Le gras alimentaire, l’ennemi public déclaré

L’aventure du corpsLe corps idéalLa quête du corps parfait


Avec la publication, au milieu des années 1950, des premiers résultats de la Framingham Heart Study, chaque aliment devient potentiellement un vecteur de menaces, d’incertitudes et de peurs pour la santé. Le mauvais cholestérol, devenu l’ennemi numéro un à combattre, est décrété responsable de plusieurs problèmes coronariens.

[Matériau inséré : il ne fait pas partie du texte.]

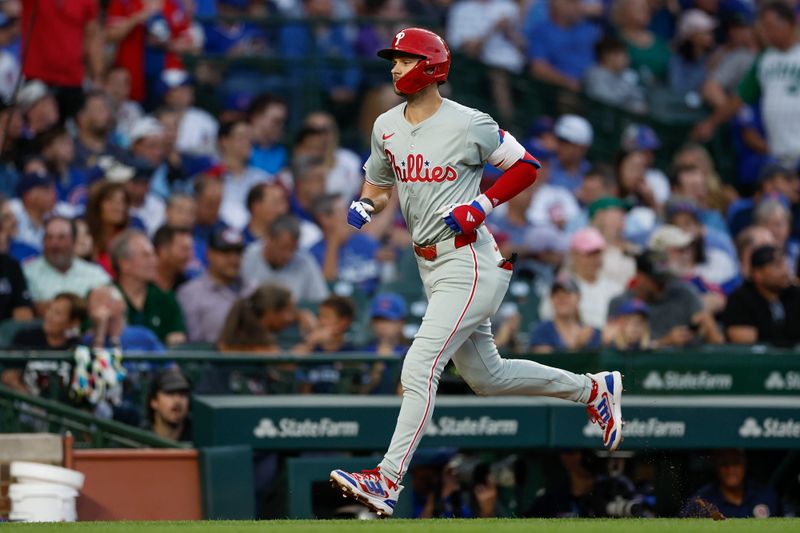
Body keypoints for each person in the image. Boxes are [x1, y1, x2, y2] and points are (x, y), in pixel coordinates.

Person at [330, 28, 624, 517]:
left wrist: (482, 204)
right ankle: (594, 389)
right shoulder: (385, 125)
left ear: (430, 67)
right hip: (431, 265)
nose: (395, 68)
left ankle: (385, 479)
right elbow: (377, 185)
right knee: (488, 377)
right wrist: (365, 203)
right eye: (394, 60)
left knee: (420, 366)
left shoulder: (470, 123)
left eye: (404, 60)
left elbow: (526, 166)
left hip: (468, 259)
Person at [695, 1, 800, 168]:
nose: (766, 33)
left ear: (789, 24)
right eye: (763, 27)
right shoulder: (765, 59)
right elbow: (740, 97)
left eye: (770, 27)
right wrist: (712, 123)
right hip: (779, 151)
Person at [609, 250, 723, 347]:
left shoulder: (684, 294)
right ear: (640, 277)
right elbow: (617, 348)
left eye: (665, 280)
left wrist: (707, 324)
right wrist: (666, 341)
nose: (663, 287)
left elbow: (718, 344)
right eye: (657, 282)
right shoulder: (621, 303)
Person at [20, 0, 104, 118]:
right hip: (37, 78)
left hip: (72, 81)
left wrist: (97, 77)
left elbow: (92, 36)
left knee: (69, 132)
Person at [110, 229, 187, 345]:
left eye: (154, 254)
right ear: (124, 264)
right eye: (146, 255)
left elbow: (178, 337)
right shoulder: (105, 298)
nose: (154, 261)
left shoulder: (165, 299)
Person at [178, 227, 254, 343]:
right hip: (211, 359)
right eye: (226, 252)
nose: (233, 259)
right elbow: (192, 346)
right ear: (209, 254)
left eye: (238, 252)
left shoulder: (253, 289)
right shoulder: (191, 293)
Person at [22, 216, 111, 314]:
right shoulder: (27, 273)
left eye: (61, 237)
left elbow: (112, 302)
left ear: (73, 241)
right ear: (43, 242)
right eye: (49, 237)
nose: (54, 243)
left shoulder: (95, 273)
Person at [540, 228, 624, 329]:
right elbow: (547, 317)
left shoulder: (615, 289)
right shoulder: (560, 289)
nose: (595, 259)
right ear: (574, 255)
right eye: (589, 254)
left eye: (598, 253)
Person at [722, 245, 800, 346]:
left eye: (786, 264)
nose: (785, 271)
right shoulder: (740, 298)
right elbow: (743, 338)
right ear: (757, 273)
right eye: (777, 266)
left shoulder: (795, 294)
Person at [241, 215, 329, 304]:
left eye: (293, 249)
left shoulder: (304, 261)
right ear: (269, 239)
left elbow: (320, 301)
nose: (288, 255)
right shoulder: (247, 257)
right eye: (283, 248)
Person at [681, 449, 781, 518]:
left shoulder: (765, 494)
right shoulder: (702, 500)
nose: (731, 470)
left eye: (736, 463)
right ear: (716, 467)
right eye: (725, 464)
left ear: (745, 464)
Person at [294, 295, 358, 393]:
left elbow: (357, 389)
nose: (320, 321)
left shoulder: (352, 352)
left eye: (326, 317)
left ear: (343, 322)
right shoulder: (310, 349)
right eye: (319, 316)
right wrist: (311, 341)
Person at [218, 119, 272, 230]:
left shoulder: (263, 179)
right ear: (224, 141)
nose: (247, 142)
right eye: (242, 137)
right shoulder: (210, 177)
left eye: (250, 139)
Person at [217, 283, 296, 352]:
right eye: (288, 311)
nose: (290, 318)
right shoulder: (258, 346)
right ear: (270, 312)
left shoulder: (266, 340)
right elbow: (287, 365)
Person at [82, 285, 165, 352]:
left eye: (100, 300)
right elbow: (95, 368)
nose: (94, 307)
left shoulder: (143, 335)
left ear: (121, 304)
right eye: (92, 302)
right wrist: (99, 333)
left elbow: (170, 367)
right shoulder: (88, 339)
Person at [530, 278, 602, 353]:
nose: (561, 297)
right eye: (556, 294)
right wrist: (577, 346)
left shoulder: (592, 333)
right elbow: (545, 361)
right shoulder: (542, 331)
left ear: (578, 298)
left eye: (567, 293)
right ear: (551, 299)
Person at [584, 35, 647, 114]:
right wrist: (630, 105)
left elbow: (640, 102)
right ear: (607, 55)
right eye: (622, 54)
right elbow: (606, 102)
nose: (627, 58)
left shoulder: (626, 74)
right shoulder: (594, 75)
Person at [85, 180, 132, 275]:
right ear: (97, 205)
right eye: (111, 201)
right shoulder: (86, 236)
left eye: (122, 201)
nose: (118, 207)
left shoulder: (129, 240)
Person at [144, 367, 192, 442]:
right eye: (170, 394)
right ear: (154, 401)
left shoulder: (201, 438)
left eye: (182, 394)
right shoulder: (138, 439)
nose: (177, 400)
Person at [247, 94, 289, 175]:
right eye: (276, 121)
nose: (281, 126)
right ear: (256, 117)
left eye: (283, 122)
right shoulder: (239, 148)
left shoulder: (281, 152)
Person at [152, 225, 194, 292]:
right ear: (163, 251)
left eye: (190, 249)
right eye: (184, 249)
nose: (190, 256)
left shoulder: (186, 286)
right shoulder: (142, 281)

La graisse, sous toutes ses formes, qu’elle s’épande dans le corps ou qu’elle loge dans certains aliments, est traquée. Dans cette perspective, le corps obèse devient le concentrateur de toutes ces menaces pour la santé, car celui-ci est gavé de calories et de graisses qui conduisent au développement de problèmes métaboliques et cardiovasculaires.

Ce faisant, la surveillance quasi systématique de tout ce qui est ingéré est une pratique à adopter pour contrer la prise de poids. Lentement, mais sûrement, la lutte contre la graisse, sous toutes ses formes, en amont comme en aval, qu’elle soit déjà logée dans le corps ou dans le moindre aliment, est devenue une construction sociale vouée à maîtriser, contrôler, normaliser et réguler sa prise.

Le corps obèse condenserait donc à la fois excès de graisse et opprobre. La nature même du corps obèse, son expansion, son relâchement, sa fluidité, sa découpe mal définie et sa tendance à exsuder inspirerait le rejet et l’aversion. Dès lors, le corps obèse suggère de se tenir à distance et de tout faire pour éviter d’y ressembler. Conséquemment, toute tentative de réduire les dimensions du corps obèse en se soumettant à une diète sévère, en faisant de l’exercice, en consommant des médicaments ou en subissant une quelconque chirurgie, répond à une finalité : contrecarrer chez les autres cette aversion que provoque le corps obèse.

Cette volonté affirmée de contrecarrer chez les autres cette aversion suggère dès lors que l’aversion serait avant tout une opposition tranchée entre ce qui est considéré comme normal et anormal, délimitant ainsi les frontières du lien social. Par exemple, être mince, dans la société du XXIe siècle, est considéré comme normal, alors qu’être obèse ou même en simple surpoids est considéré comme anormal.